:: Material provided ::

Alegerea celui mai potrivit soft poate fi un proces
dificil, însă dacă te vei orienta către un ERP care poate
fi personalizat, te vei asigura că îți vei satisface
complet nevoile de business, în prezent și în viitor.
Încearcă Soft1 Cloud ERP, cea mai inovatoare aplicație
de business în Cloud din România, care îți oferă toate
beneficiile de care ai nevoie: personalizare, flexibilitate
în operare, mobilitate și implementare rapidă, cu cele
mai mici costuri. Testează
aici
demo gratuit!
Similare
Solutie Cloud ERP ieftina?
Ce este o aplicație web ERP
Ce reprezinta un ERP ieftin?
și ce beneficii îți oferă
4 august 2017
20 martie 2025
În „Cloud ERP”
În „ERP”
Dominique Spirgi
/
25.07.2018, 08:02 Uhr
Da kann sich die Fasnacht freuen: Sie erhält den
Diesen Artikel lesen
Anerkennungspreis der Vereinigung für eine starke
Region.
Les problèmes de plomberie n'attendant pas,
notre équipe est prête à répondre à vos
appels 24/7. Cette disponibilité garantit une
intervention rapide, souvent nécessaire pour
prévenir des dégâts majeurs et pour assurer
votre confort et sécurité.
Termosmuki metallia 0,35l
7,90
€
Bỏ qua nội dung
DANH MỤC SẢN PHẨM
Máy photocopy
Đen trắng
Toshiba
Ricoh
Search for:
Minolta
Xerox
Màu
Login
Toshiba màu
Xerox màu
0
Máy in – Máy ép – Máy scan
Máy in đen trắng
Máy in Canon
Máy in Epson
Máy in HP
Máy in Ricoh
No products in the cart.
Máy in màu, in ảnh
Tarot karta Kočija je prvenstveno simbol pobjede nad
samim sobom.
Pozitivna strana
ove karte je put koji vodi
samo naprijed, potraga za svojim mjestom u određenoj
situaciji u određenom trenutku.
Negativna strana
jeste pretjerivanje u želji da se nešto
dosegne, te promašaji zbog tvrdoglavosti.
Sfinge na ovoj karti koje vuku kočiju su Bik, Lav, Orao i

:::

» Activity:
Exactly as written above, reproduce all of the entries.

» Exercise result:
Alegerea celui mai potrivit soft poate fi un proces
dificil, însă dacă te vei orienta către un ERP care poate
fi personalizat, te vei asigura că îți vei satisface
complet nevoile de business, în prezent și în viitor.
Încearcă Soft1 Cloud ERP, cea mai inovatoare aplicație
de business în Cloud din România, care îți oferă toate
beneficiile de care ai nevoie: personalizare, flexibilitate
în operare, mobilitate și implementare rapidă, cu cele
mai mici costuri. Testează
aici
demo gratuit!
Similare
Solutie Cloud ERP ieftina?
Ce este o aplicație web ERP
Ce reprezinta un ERP ieftin?
și ce beneficii îți oferă
4 august 2017
20 martie 2025
În „Cloud ERP”
În „ERP”
Dominique Spirgi
/
25.07.2018, 08:02 Uhr
Da kann sich die Fasnacht freuen: Sie erhält den
Diesen Artikel lesen
Anerkennungspreis der Vereinigung für eine starke
Region.
Les problèmes de plomberie n'attendant pas,
notre équipe est prête à répondre à vos
appels 24/7. Cette disponibilité garantit une
intervention rapide, souvent nécessaire pour
prévenir des dégâts majeurs et pour assurer
votre confort et sécurité.
Termosmuki metallia 0,35l
7,90
€
Bỏ qua nội dung
DANH MỤC SẢN PHẨM
Máy photocopy
Đen trắng
Toshiba
Ricoh
Search for:
Minolta
Xerox
Màu
Login
Toshiba màu
Xerox màu
0
Máy in – Máy ép – Máy scan
Máy in đen trắng
Máy in Canon
Máy in Epson
Máy in HP
Máy in Ricoh
No products in the cart.
Máy in màu, in ảnh
Tarot karta Kočija je prvenstveno simbol pobjede nad
samim sobom.
Pozitivna strana
ove karte je put koji vodi
samo naprijed, potraga za svojim mjestom u određenoj
situaciji u određenom trenutku.
Negativna strana
jeste pretjerivanje u želji da se nešto
dosegne, te promašaji zbog tvrdoglavosti.
Sfinge na ovoj karti koje vuku kočiju su Bik, Lav, Orao i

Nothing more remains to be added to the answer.